Написал это потому, что понял, как человечество, переходя на новую фазу существования в искусстве, подводит счета и строит новые здания. И вот это есть великая часть искусства.

Не верят, верят, жгут огни — писал Пастернак про войска данайцев, окруживших Трою, и прекрасные написал он еще строки…

А между тем родился эпос…

Человечество прощалось со своей историей, любовно прощалось. Заинтересованно. Перебирая новеллы своего времени, анекдоты, рассказы о странностях человеческого тела, которые пересиливают сегодняшние решения мозга.

Романы прокладывают окна в будущее через преграды и строгие законы.

Караванами проходят романы Толстого.

Пушкин, стихи Блока и горестные строки Маяковского проходят через великий город.

Проходит время и через наш прекрасный город, мимо великой короткой реки, несущей в Финский залив воду многое количество несчастливых тысяч лет.

Так идет литература, и я спросил когда-то на берегу той реки у Блока, почему в поэме «Двенадцать» герой — Христос.

Он ответил спокойно, почти рассеянно: «Потому что они пророки».

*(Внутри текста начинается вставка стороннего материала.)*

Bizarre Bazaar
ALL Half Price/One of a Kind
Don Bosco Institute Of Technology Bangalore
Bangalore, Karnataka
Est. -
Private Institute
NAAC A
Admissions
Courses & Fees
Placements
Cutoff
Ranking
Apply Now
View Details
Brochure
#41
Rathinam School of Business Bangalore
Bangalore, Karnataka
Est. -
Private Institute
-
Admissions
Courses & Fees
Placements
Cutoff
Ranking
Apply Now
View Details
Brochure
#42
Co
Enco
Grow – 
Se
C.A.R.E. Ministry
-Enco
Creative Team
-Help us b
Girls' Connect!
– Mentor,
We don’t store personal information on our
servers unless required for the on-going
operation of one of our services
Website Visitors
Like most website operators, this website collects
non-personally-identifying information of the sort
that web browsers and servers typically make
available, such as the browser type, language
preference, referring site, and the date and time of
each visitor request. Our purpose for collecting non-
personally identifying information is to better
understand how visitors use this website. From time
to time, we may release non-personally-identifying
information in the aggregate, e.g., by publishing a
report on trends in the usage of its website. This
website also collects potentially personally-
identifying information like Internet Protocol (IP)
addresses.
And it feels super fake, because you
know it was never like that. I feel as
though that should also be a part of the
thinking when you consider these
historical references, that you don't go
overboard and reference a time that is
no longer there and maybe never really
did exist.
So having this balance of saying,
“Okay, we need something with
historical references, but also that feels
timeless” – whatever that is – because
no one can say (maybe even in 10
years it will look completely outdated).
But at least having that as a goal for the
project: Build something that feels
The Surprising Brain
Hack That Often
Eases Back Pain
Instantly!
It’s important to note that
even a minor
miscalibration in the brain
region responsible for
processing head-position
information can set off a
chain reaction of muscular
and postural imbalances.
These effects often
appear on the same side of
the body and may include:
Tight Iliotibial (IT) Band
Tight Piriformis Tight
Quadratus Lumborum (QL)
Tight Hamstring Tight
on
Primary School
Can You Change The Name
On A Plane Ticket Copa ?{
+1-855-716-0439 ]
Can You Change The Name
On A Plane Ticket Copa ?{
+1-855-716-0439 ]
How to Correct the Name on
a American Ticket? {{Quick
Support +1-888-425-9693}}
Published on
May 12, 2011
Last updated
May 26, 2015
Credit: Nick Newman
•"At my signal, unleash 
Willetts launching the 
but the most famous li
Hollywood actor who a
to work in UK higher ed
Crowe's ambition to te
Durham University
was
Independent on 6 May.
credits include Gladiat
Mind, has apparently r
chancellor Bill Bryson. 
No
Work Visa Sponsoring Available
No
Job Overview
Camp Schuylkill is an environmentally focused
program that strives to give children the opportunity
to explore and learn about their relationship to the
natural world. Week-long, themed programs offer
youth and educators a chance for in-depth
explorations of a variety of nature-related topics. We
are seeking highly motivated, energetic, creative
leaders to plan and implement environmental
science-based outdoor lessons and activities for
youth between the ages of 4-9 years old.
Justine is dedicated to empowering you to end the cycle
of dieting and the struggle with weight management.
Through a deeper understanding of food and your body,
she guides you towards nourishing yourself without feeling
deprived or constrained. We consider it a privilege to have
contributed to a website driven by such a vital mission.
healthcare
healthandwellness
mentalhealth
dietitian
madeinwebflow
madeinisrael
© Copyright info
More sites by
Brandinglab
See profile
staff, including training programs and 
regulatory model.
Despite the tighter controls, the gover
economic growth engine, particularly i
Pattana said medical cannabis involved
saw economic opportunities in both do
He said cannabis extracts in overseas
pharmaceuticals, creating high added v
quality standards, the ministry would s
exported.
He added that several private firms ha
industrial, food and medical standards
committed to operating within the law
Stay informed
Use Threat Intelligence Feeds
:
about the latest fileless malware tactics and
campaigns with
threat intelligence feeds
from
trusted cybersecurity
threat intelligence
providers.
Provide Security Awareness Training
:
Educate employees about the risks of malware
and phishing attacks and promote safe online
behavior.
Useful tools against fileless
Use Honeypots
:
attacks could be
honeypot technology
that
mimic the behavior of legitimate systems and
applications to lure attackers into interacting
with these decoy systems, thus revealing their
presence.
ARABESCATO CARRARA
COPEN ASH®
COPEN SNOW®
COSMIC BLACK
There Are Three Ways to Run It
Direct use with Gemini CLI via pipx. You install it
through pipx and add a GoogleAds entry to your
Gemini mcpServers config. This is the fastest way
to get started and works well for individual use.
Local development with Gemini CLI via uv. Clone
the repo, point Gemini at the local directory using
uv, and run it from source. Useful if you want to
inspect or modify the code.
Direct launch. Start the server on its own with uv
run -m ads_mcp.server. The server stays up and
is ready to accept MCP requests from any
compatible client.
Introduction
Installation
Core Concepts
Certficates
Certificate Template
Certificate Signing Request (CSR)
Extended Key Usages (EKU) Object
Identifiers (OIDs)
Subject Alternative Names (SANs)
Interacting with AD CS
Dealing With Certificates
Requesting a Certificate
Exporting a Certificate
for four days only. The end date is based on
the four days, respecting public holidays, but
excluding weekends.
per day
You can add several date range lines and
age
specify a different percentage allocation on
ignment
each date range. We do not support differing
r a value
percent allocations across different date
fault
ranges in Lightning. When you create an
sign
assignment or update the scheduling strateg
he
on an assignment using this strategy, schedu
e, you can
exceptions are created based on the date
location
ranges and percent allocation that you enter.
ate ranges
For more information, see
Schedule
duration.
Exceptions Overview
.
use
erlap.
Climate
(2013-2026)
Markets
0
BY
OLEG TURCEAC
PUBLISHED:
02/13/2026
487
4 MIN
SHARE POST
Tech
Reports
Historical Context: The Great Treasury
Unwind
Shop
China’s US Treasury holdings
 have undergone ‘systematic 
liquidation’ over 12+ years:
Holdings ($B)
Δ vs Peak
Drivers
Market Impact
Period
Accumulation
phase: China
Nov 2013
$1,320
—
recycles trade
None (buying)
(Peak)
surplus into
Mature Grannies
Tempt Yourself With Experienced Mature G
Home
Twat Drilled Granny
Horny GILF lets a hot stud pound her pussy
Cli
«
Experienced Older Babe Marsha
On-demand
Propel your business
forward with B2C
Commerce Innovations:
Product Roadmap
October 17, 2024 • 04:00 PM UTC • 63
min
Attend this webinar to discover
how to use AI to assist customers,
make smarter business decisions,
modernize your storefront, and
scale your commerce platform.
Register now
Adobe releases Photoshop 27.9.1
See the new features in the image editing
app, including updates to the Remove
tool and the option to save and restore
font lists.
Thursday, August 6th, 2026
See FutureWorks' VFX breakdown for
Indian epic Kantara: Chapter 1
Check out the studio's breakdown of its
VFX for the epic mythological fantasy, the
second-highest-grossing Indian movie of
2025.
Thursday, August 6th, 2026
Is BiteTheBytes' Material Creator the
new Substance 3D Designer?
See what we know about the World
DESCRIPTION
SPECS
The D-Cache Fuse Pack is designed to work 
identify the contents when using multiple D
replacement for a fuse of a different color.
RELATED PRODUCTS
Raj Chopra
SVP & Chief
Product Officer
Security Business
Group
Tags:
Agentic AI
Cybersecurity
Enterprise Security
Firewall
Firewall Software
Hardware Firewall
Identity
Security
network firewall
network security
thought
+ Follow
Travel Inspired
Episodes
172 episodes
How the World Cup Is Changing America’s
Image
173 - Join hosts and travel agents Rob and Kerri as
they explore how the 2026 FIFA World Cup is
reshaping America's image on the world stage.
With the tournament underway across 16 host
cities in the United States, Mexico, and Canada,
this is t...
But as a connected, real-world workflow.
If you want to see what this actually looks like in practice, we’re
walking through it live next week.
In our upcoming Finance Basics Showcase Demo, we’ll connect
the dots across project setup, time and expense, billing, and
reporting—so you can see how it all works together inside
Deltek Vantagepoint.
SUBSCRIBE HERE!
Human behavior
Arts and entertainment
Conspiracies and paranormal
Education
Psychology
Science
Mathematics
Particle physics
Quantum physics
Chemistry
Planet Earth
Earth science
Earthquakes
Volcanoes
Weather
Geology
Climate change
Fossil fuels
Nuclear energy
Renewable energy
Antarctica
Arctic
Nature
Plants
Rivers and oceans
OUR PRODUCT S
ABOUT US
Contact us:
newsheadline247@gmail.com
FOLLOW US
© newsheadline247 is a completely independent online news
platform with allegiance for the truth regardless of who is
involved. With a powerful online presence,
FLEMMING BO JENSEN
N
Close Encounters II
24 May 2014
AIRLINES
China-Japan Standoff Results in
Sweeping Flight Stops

Недавно один, старый даже для меня, академик сказал, что не надо давать читателю знать, сколько тебе лет. Он должен быть от этой нагрузки свободен.

Но, к сожалению, тайна нужна. Тайна нужна не для сокрытия возраста, а нередко для сокрытия молодости.

Сетчатка нашего глаза — это уже часть мозга.

Мозг живет в реальности, которую сам для себя создает.

Мозг пользуется словом, он создает слова и посылает их куда угодно.

Он может даже создать полет продавца воздушных шаров.

По меньшей мере.

Очень часто новая литература притворяется детской литературой.

В Библии есть некоторые попытки отделить прозу от поэзии. «Песнь песней», есть это и в текстах о царе Давиде.

Рождение мальчика через ухо — пародия на непорочное зачатие.

Как Рабле не сожгли!

И у Мольера женщина говорит: «И правда, люди рождаются через ухо».

Не надо анализом заменять бег времени.

Не надо в анализ вводить здравый смысл, потому что здравый смысл — это только собрание предрассудков прошлого.

Искусство всегда уходит от самого себя, разрушает прошлое для того, чтобы вернуться к нему с новым пониманием.

Создание новых систем сюжета, сменяющих старые, — великая давняя задача.

Одновременно сюжет — это отвержение мнимых разгадок во имя истинных разгадок.

В письме к Луизе Коле 16 января 1852 года Флобер писал:

Что кажется мне прекрасным, что я хотел бы сделать — это книгу ни о чем, книгу без внешней привязки, которая держалась бы сама собой, внутренней силой своего стиля, как земля, ничем не поддерживаемая, держится в воздухе, — книгу, которая почти не имела бы сюжета, или по меньшей мере, в которой сюжет, если возможно, был бы почти невидим.